My great-cousin, Edward Mitchell, was killed in Germany in April 1945. Family lore has it that he was to be on the Ed Sullivan radio show the next week, and Sullivan had to announce to the nation that Edward Mitchell was killed in combat.

The Vietnam Was took several locals from Sussex County. One is Pfc. Harrison Benjamin Shauger of the 3rd Platoon, Company C, 2nd Battalion, 35th Infantry Regiment, 4th Infantry Division. He was killed on Sept. 30, 1968, in Quang Duc province, South Vietnam, by enemy small-arms gunfire.

Some 50 years distance dims the Vietnam memory and fervent thought recedes. But the challenges to freedom remain and America must stay vigilant. We still have our men and women continue to serve for our safety.

Sgt. Michael D. Kirspel Jr. of Hopatcong was a part of Operation Enduring Freedom, assigned to 3rd Battalion, 6th Field Artillery (Strike), 1st Brigade Combat Team, 10th Mountain Division.
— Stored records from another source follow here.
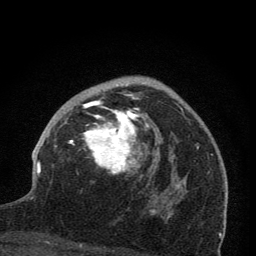
Breast MRI (dynamic contrast-enhanced), one axial slice. Cropped to one breast. Dynamic contrast-enhanced series, time point 2 of 7 at this slice position (early post-contrast). 1.5 T. TE 3.2 ms, TR 6.5 ms. 256 × 256 image matrix. Female patient.
Annotated regions visible in this slice (semi-automatic segmentation, software-assisted and operator-edited):
- enhancing-tissue mask used for the functional tumour volume (all voxels passing the contrast-enhancement thresholds inside the analysis volume; usually the tumour): box from (x=69, y=85) to (x=172, y=213) px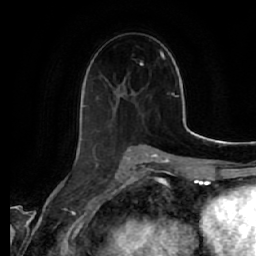
Breast MRI (dynamic contrast-enhanced), one axial slice; position 28 of 64 along the scan axis; cropped to one breast; dynamic contrast-enhanced series, time point 2 of 7 at this slice position (early post-contrast); 1.5 T; TE 2.5 ms, TR 5.4 ms; 2.5 mm slice thickness; 256 × 256 image matrix. Female patient.
Annotated regions visible in this slice (semi-automatic segmentation, software-assisted and operator-edited):
- enhancing-tissue mask used for the functional tumour volume (all voxels passing the contrast-enhancement thresholds inside the analysis volume; usually the tumour): bounding box [x1, y1, x2, y2] px = [81, 62, 141, 141]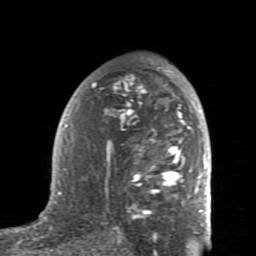
Breast MRI (dynamic contrast-enhanced), one axial slice. Slice 51 of 80 in the series (ordered by position). Cropped to one breast. Dynamic contrast-enhanced series, time point 2 of 7 at this slice position (early post-contrast). 1.5 T. TE 2.6 ms, TR 5.9 ms. 2 mm slice thickness. 256 × 256 image matrix, field of view 160 × 160 mm. Female patient.
Structures marked on this image (semi-automatic segmentation, software-assisted and operator-edited):
- enhancing-tissue mask used for the functional tumour volume (all voxels passing the contrast-enhancement thresholds inside the analysis volume; usually the tumour): bounding box (x1, y1, x2, y2) in pixels: (59, 60, 207, 234)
He died on Oct. 27, 2010, near the village of Khwaja Kinti, Afghanistan, of wounds suffered when insurgents attacked his unit using an improvised explosive device. He was a cannon crew member.

Kirspel served earlier in Iraq.

A neighbor had said, “What a future this kid has.”

From his father: “You gave your all for your country but left us here with heavy hearts” and “Always in my heart, Love, Dad.”

Hours after Kirspel was killed, a neighbor said she saw two military men walk up the steps to his house. We all know what this means - a parent’s worst nightmare.

How can you show your appreciation?

One way is to provide respect. My mom, now 93, and I went this week to North Hardyston Cemetery and placed flowers on Dad’s grave, a Navy vet of WWII. You can do this too.

There are several organizations that put American flags on graves of vets. You can participate in a flag raising and attend and help with a parade or local event. Help the elderly from WWII and Korean War and those disabled in Vietnam and other actions.

In general, do something to help your neighbors and respect those who put their lives on the line.